The workers swarm the scaffolding like wasps, the wind only a nuisance. They raise equipment, bang away at walls, scrape, sand, and plaster, ignoring the weather. I guess anything becomes routine if you do it long enough.

The restaurant is half-full this time of day and customers hunch over coffee and pieces of pie, reluctant to give up their table and head back out into the wind. We slide into a booth in the back corner and order some food. Smoke’s nervousness has reached a new apex; his leg shakes up and down like a piston.

“We’re in a jam now,” he says. “We’re up against it.”

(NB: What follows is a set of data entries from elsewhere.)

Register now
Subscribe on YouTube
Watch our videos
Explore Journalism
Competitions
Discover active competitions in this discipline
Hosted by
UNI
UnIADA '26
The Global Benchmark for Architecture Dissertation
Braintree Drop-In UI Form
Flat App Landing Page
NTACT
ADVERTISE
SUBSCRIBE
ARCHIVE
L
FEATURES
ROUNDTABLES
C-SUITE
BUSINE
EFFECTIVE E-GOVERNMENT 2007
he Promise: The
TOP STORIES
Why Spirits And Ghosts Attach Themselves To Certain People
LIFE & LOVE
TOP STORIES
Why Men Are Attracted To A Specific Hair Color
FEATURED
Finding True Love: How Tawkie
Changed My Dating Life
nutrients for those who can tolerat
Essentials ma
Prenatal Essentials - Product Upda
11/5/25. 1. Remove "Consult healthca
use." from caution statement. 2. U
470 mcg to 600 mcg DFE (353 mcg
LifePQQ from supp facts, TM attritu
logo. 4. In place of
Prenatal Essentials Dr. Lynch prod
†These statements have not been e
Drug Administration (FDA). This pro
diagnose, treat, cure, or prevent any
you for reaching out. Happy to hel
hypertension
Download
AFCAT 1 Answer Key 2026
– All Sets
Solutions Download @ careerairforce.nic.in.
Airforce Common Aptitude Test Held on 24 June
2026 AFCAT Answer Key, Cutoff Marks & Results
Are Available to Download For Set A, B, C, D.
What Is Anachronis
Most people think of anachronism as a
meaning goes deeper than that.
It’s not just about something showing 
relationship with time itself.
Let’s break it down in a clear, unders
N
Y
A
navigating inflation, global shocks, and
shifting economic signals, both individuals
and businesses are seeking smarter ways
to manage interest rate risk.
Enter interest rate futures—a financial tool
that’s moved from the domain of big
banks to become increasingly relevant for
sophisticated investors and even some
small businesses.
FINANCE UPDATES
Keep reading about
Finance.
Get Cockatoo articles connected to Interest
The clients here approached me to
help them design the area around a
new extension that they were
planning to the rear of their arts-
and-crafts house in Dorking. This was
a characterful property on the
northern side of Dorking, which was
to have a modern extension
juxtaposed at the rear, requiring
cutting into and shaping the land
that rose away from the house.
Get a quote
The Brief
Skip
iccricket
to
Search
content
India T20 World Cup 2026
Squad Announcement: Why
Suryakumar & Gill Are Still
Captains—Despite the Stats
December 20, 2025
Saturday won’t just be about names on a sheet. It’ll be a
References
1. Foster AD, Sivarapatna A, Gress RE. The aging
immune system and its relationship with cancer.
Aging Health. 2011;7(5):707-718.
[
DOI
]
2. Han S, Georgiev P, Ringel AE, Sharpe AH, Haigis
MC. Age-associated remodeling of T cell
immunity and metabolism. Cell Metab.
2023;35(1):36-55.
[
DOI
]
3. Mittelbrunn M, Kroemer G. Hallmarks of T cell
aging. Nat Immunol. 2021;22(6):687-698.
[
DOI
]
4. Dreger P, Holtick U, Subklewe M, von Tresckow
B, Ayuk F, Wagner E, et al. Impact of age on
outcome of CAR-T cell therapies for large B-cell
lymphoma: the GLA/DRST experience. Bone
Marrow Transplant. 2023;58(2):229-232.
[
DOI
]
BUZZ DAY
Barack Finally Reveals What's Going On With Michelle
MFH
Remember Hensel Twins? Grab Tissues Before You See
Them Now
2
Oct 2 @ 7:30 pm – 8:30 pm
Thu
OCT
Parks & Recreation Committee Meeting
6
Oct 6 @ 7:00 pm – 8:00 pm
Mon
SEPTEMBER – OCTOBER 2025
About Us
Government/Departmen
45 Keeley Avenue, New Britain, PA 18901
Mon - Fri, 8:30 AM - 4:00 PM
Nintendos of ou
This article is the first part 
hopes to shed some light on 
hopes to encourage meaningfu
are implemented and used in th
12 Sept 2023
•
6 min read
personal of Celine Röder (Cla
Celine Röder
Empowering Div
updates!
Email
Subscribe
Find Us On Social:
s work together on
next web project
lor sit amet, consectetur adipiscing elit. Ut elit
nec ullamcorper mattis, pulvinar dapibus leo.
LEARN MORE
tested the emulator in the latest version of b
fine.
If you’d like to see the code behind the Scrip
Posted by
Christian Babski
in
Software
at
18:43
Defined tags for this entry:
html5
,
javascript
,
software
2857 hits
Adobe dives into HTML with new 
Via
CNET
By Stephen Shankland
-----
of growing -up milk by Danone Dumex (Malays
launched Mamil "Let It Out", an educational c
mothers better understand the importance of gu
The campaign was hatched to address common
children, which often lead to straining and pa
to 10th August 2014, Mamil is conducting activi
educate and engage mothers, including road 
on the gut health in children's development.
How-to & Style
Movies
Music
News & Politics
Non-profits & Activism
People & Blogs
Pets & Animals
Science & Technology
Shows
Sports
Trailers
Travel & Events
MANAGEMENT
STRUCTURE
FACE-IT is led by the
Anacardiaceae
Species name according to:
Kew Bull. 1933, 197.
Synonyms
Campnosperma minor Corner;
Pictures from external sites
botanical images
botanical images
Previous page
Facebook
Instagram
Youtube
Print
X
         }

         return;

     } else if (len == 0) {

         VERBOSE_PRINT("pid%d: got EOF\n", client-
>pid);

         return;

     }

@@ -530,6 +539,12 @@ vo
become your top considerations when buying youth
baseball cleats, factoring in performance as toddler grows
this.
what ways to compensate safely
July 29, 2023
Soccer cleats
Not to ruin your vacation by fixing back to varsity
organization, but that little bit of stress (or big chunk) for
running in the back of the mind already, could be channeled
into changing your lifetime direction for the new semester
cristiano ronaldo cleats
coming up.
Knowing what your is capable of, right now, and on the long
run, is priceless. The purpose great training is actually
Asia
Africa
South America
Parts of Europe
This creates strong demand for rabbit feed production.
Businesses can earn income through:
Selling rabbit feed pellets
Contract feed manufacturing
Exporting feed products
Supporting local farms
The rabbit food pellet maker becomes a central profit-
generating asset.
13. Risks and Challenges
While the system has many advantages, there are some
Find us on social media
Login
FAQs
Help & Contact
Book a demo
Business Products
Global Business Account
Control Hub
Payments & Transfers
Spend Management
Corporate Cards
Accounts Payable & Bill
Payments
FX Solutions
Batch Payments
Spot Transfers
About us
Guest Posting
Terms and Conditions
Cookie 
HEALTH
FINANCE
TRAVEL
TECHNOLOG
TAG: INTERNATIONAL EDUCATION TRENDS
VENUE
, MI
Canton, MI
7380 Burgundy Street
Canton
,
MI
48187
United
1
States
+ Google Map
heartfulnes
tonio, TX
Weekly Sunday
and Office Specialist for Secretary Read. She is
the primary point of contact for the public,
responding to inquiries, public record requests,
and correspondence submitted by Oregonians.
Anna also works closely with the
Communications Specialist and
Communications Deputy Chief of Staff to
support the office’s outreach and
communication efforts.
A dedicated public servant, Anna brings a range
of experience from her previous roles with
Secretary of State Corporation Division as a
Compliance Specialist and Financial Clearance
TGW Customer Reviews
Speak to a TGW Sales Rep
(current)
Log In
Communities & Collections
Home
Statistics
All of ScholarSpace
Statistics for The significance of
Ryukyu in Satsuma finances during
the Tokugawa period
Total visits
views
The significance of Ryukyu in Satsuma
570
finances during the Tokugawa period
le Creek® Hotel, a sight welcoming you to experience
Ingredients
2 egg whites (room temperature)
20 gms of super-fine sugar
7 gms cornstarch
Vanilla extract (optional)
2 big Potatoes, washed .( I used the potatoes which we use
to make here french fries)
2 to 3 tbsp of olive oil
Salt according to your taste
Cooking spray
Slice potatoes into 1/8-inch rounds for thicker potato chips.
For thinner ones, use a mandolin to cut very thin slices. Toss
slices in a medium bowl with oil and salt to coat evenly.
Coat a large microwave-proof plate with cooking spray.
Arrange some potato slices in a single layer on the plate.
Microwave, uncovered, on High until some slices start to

“Yeah, we’re at square zero. We haven’t even reached square one. The skull collector was an anomaly in Archie’s files, but not the one who nabbed him or wanted me.”

“We chased the wrong dog up the wrong tree.”

“I suppose we could take a look at the file again, see if we can figure out who the client was, see if he’s upset the mark is still alive.”

“Seems like it wouldn’t have nothing to do with you, though?” He’s asking more than he’s telling. He has a point, but his fidgeting grows even more exaggerated.

“What aren’t you telling me, Smoke?”

When Smoke looks up, I can’t tell if he’s surprised by my question or if I caught him by being direct. He swallows and wipes his mouth with his napkin. He looks to Risina for help, but she gives him a hard stare I didn’t know she had in her. I’ll admit it’s disconcerting, coming from her. I wouldn’t want to be on the receiving end of that look.